SADA Logo File photo

Wed, 4 May 2016 Source: GNA

The Savannah Accelerated Development Authority (SADA) is to partner with the Bolgatanga Polytechnic to train and equip students with the requisite skills and attitudes to meet the demands of industries.

The Chief Executive Officer (CEO) of SADA, Mr Charles Abugre, who was the Guest of Honour at the Fifth Matriculation of the Bolgatanga Polytechnic, who announced this, said other Polytechnics in the SADA region would also benefit from the partnership.

The partnership, the CEO said, could also accelerate the transformational development of the Northern Ecological Zones, which was very critical to the nation’s development.
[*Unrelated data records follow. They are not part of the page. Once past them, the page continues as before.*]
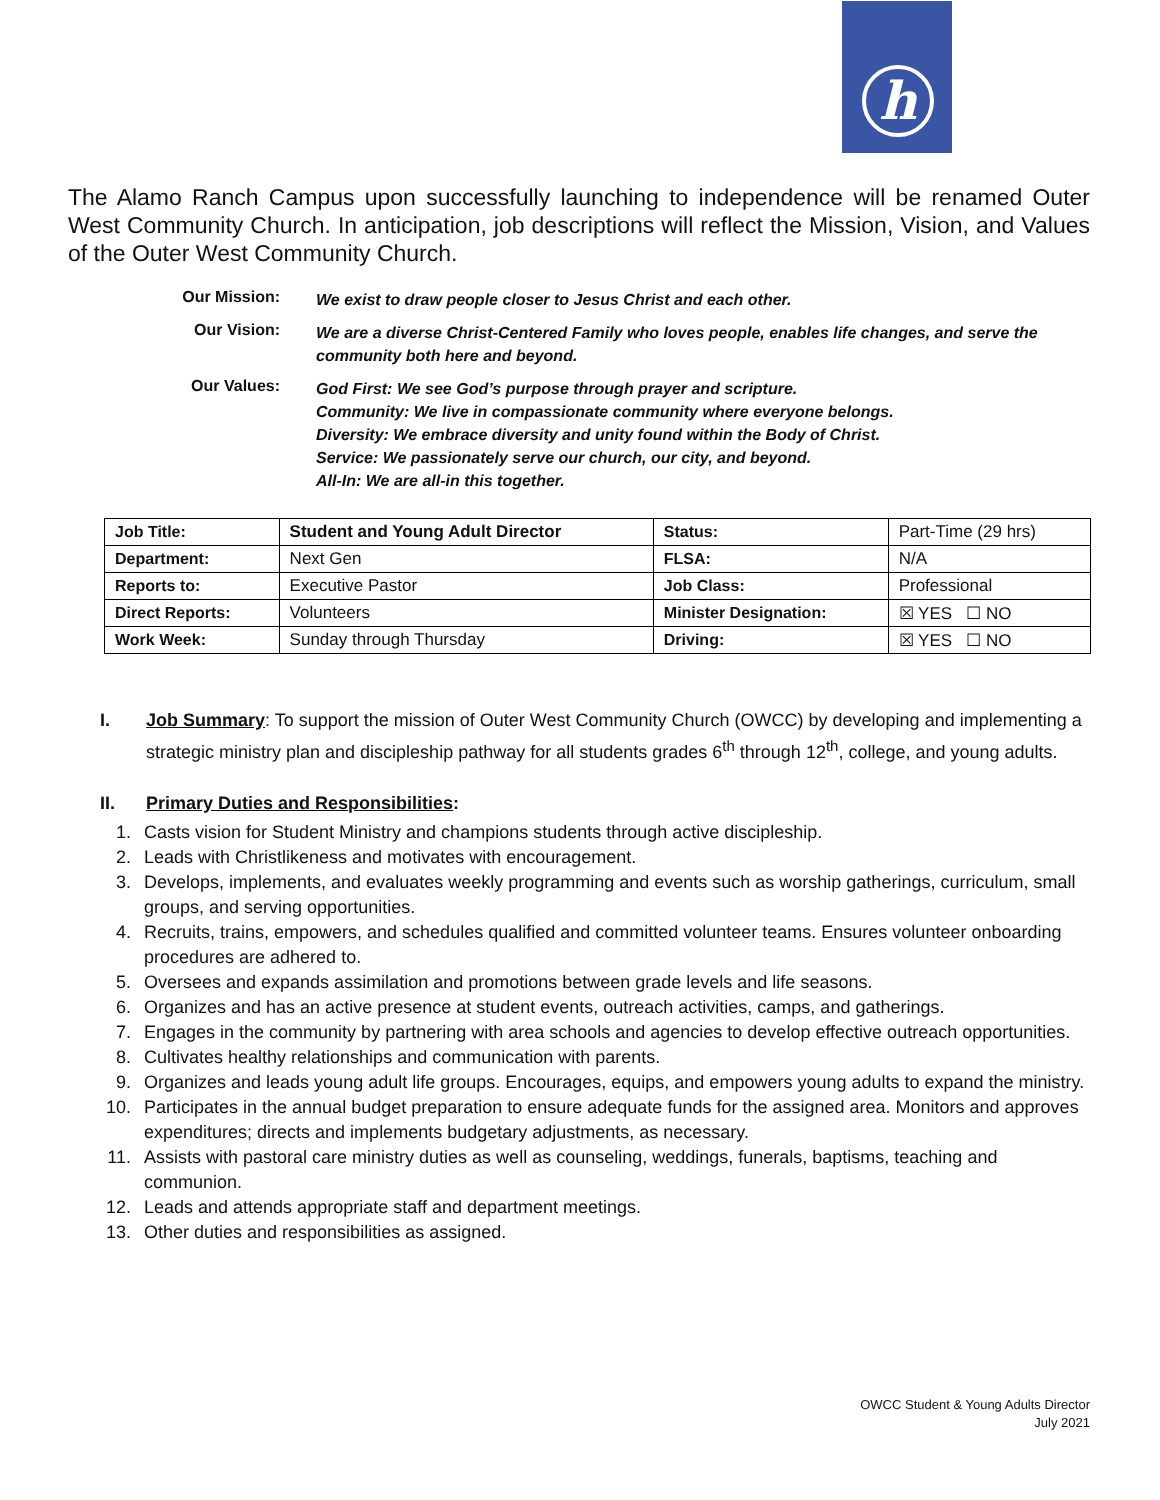h
The Alamo Ranch Campus upon successfully launching to independence will be renamed Outer West Community Church. In anticipation, job descriptions will reflect the Mission, Vision, and Values of the Outer West Community Church.
| Our Mission: | We exist to draw people closer to Jesus Christ and each other. |
| Our Vision: | We are a diverse Christ-Centered Family who loves people, enables life changes, and serve the community both here and beyond. |
| Our Values: | God First: We see God’s purpose through prayer and scripture. Community: We live in compassionate community where everyone belongs. Diversity: We embrace diversity and unity found within the Body of Christ. Service: We passionately serve our church, our city, and beyond. All-In: We are all-in this together. |
| Job Title: | Student and Young Adult Director | Status: | Part-Time (29 hrs) |
| Department: | Next Gen | FLSA: | N/A |
| Reports to: | Executive Pastor | Job Class: | Professional |
| Direct Reports: | Volunteers | Minister Designation: | ☒ YES ☐ NO |
| Work Week: | Sunday through Thursday | Driving: | ☒ YES ☐ NO |
I. Job Summary: To support the mission of Outer West Community Church (OWCC) by developing and implementing a strategic ministry plan and discipleship pathway for all students grades 6<sup>th</sup> through 12<sup>th</sup>, college, and young adults.
II. Primary Duties and Responsibilities:
1. Casts vision for Student Ministry and champions students through active discipleship.
2. Leads with Christlikeness and motivates with encouragement.
3. Develops, implements, and evaluates weekly programming and events such as worship gatherings, curriculum, small groups, and serving opportunities.
4. Recruits, trains, empowers, and schedules qualified and committed volunteer teams. Ensures volunteer onboarding procedures are adhered to.
5. Oversees and expands assimilation and promotions between grade levels and life seasons.
6. Organizes and has an active presence at student events, outreach activities, camps, and gatherings.
7. Engages in the community by partnering with area schools and agencies to develop effective outreach opportunities.
8. Cultivates healthy relationships and communication with parents.
9. Organizes and leads young adult life groups. Encourages, equips, and empowers young adults to expand the ministry.
10. Participates in the annual budget preparation to ensure adequate funds for the assigned area. Monitors and approves expenditures; directs and implements budgetary adjustments, as necessary.
11. Assists with pastoral care ministry duties as well as counseling, weddings, funerals, baptisms, teaching and communion.
12. Leads and attends appropriate staff and department meetings.
13. Other duties and responsibilities as assigned.
OWCC Student & Young Adults Director
July 2021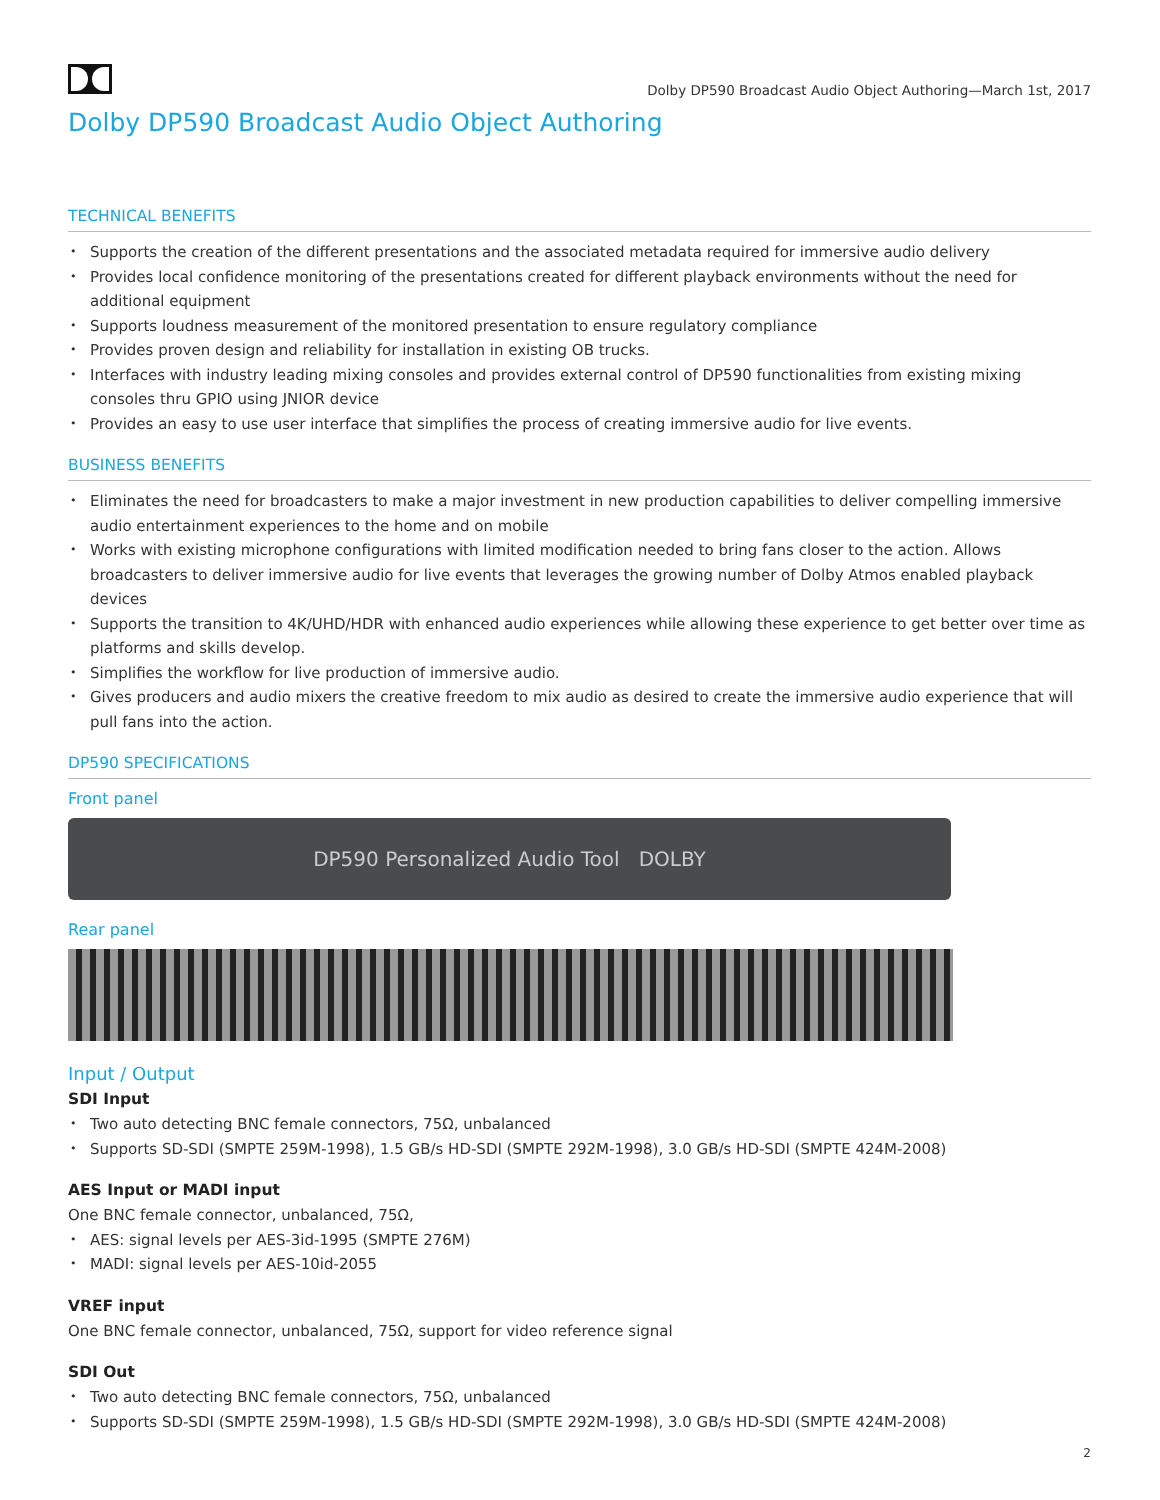Dolby DP590 Broadcast Audio Object Authoring—March 1st, 2017
Dolby DP590 Broadcast Audio Object Authoring
TECHNICAL BENEFITS
Supports the creation of the different presentations and the associated metadata required for immersive audio delivery
Provides local confidence monitoring of the presentations created for different playback environments without the need for additional equipment
Supports loudness measurement of the monitored presentation to ensure regulatory compliance
Provides proven design and reliability for installation in existing OB trucks.
Interfaces with industry leading mixing consoles and provides external control of DP590 functionalities from existing mixing consoles thru GPIO using JNIOR device
Provides an easy to use user interface that simplifies the process of creating immersive audio for live events.
BUSINESS BENEFITS
Eliminates the need for broadcasters to make a major investment in new production capabilities to deliver compelling immersive audio entertainment experiences to the home and on mobile
Works with existing microphone configurations with limited modification needed to bring fans closer to the action. Allows broadcasters to deliver immersive audio for live events that leverages the growing number of Dolby Atmos enabled playback devices
Supports the transition to 4K/UHD/HDR with enhanced audio experiences while allowing these experience to get better over time as platforms and skills develop.
Simplifies the workflow for live production of immersive audio.
Gives producers and audio mixers the creative freedom to mix audio as desired to create the immersive audio experience that will pull fans into the action.
DP590 SPECIFICATIONS
Front panel
DP590 Personalized Audio Tool DOLBY
Rear panel
Input / Output
SDI Input
Two auto detecting BNC female connectors, 75Ω, unbalanced
Supports SD-SDI (SMPTE 259M-1998), 1.5 GB/s HD-SDI (SMPTE 292M-1998), 3.0 GB/s HD-SDI (SMPTE 424M-2008)
AES Input or MADI input
One BNC female connector, unbalanced, 75Ω,
AES: signal levels per AES-3id-1995 (SMPTE 276M)
MADI: signal levels per AES-10id-2055
VREF input
One BNC female connector, unbalanced, 75Ω, support for video reference signal
SDI Out
Two auto detecting BNC female connectors, 75Ω, unbalanced
Supports SD-SDI (SMPTE 259M-1998), 1.5 GB/s HD-SDI (SMPTE 292M-1998), 3.0 GB/s HD-SDI (SMPTE 424M-2008)
2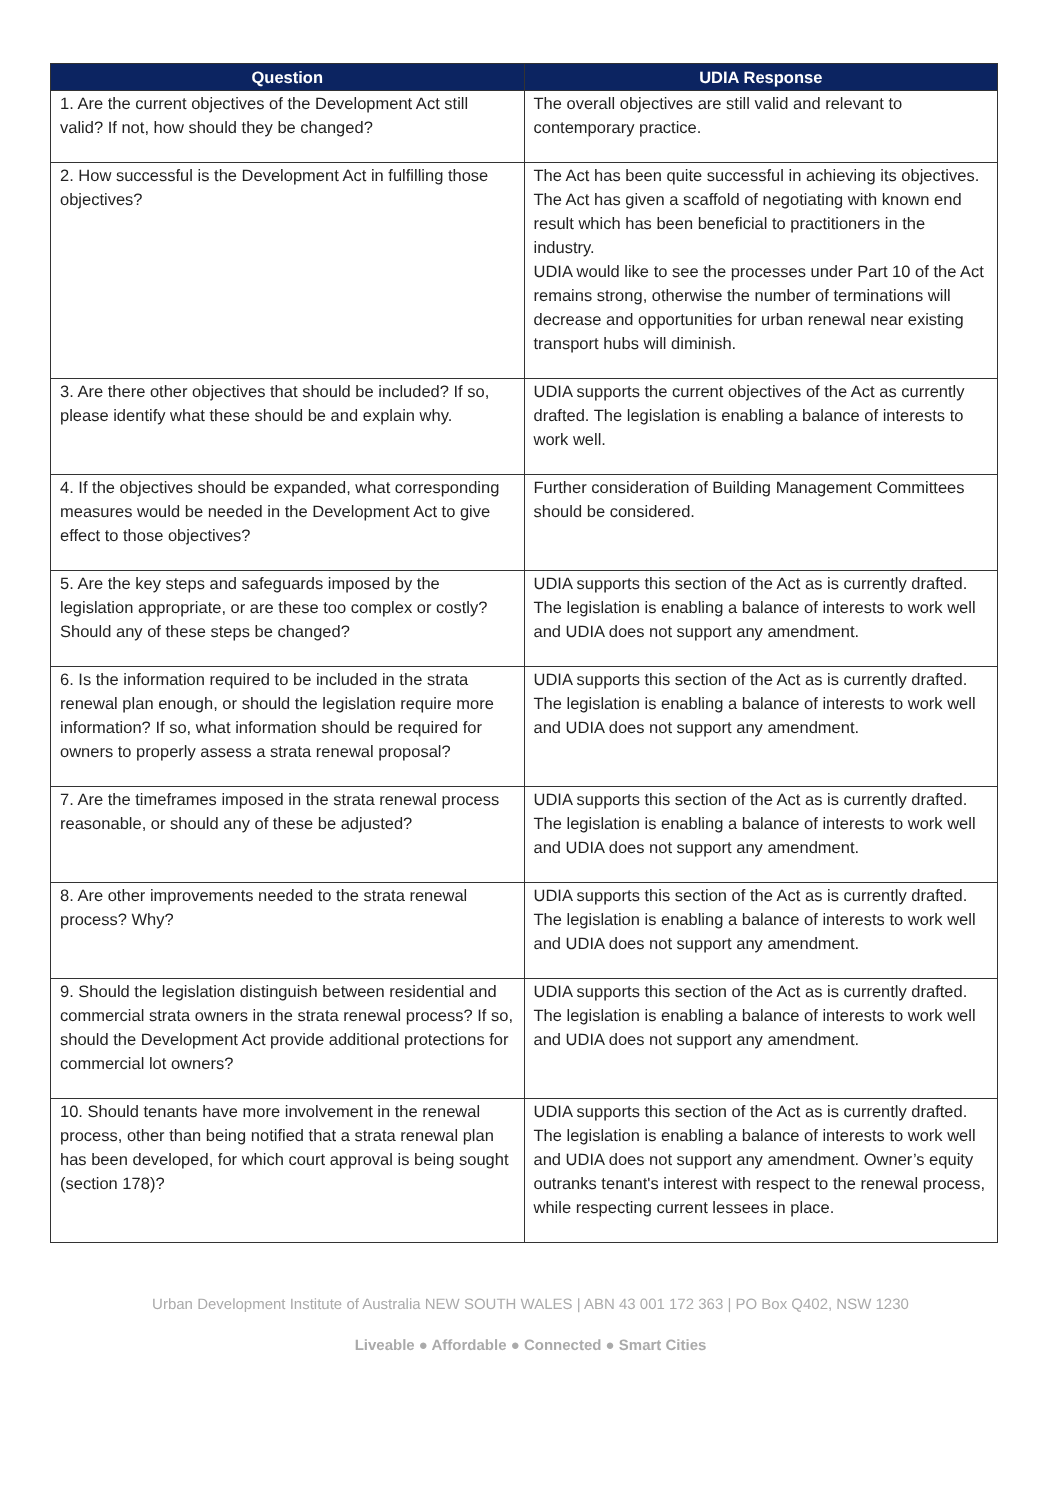| Question | UDIA Response |
| --- | --- |
| 1. Are the current objectives of the Development Act still valid? If not, how should they be changed? | The overall objectives are still valid and relevant to contemporary practice. |
| 2. How successful is the Development Act in fulfilling those objectives? | The Act has been quite successful in achieving its objectives. The Act has given a scaffold of negotiating with known end result which has been beneficial to practitioners in the industry. UDIA would like to see the processes under Part 10 of the Act remains strong, otherwise the number of terminations will decrease and opportunities for urban renewal near existing transport hubs will diminish. |
| 3. Are there other objectives that should be included? If so, please identify what these should be and explain why. | UDIA supports the current objectives of the Act as currently drafted. The legislation is enabling a balance of interests to work well. |
| 4. If the objectives should be expanded, what corresponding measures would be needed in the Development Act to give effect to those objectives? | Further consideration of Building Management Committees should be considered. |
| 5. Are the key steps and safeguards imposed by the legislation appropriate, or are these too complex or costly? Should any of these steps be changed? | UDIA supports this section of the Act as is currently drafted. The legislation is enabling a balance of interests to work well and UDIA does not support any amendment. |
| 6. Is the information required to be included in the strata renewal plan enough, or should the legislation require more information? If so, what information should be required for owners to properly assess a strata renewal proposal? | UDIA supports this section of the Act as is currently drafted. The legislation is enabling a balance of interests to work well and UDIA does not support any amendment. |
| 7. Are the timeframes imposed in the strata renewal process reasonable, or should any of these be adjusted? | UDIA supports this section of the Act as is currently drafted. The legislation is enabling a balance of interests to work well and UDIA does not support any amendment. |
| 8. Are other improvements needed to the strata renewal process? Why? | UDIA supports this section of the Act as is currently drafted. The legislation is enabling a balance of interests to work well and UDIA does not support any amendment. |
| 9. Should the legislation distinguish between residential and commercial strata owners in the strata renewal process? If so, should the Development Act provide additional protections for commercial lot owners? | UDIA supports this section of the Act as is currently drafted. The legislation is enabling a balance of interests to work well and UDIA does not support any amendment. |
| 10. Should tenants have more involvement in the renewal process, other than being notified that a strata renewal plan has been developed, for which court approval is being sought (section 178)? | UDIA supports this section of the Act as is currently drafted. The legislation is enabling a balance of interests to work well and UDIA does not support any amendment. Owner’s equity outranks tenant's interest with respect to the renewal process, while respecting current lessees in place. |
Urban Development Institute of Australia NEW SOUTH WALES | ABN 43 001 172 363 | PO Box Q402, NSW 1230
Liveable ● Affordable ● Connected ● Smart Cities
He said one of the possible areas SADA and the Polytechnics could start with, could be to commission a research of joint interests that would solve practical problems and present sustainable solutions for the development of agriculture and agro-business, manufacturing, housing, and tourism.

The CEO said Technical and Engineering vocations were pillars of development and SADA and the Polytechnics could explore the possibility of exchange programmes with students and lecturers in countries such as Germany, China, Israel and Brazil, which were more advanced in such programmes.

“We could also investigate the possibility of developing graduate entrepreneurship programmes for post- national service personnel to mentor and motivate them to set up their own SMEs,” he said.

“They should also explore financial options for instituting scholarship schemes for students and faculty members in critical areas, including Engineering, Urban Planning, Vocational and Technical Education among others.”

Mr Abugre said the SADA ecological zones were not poor as being perceived by some groups but they had problems with under-investments, which were being addressed by the Management.

The SADA Zones occupy 54.4 per cent of the total land space of Ghana with eight million hectares of land suitable for the cultivation of more than 20 cash crops.

It also abounded with untapped commercial quantities of energy, water, gold, limestone and quarry, iron ore and uranium.

SADA is a national programme, established in 2010, by Act 805 to fast-track the developmental gap between Northern and Southern Ghana.

Mr Abugre said despite the challenges SADA faced it should not be politicised.

He said it was too dangerous for half of Ghana to have speedy development whilst the other part stagnated.

He cited Nigeria, Kenya, Mali, Liberia and Sierra Leone as having unbalanced development, which pushed them into violence.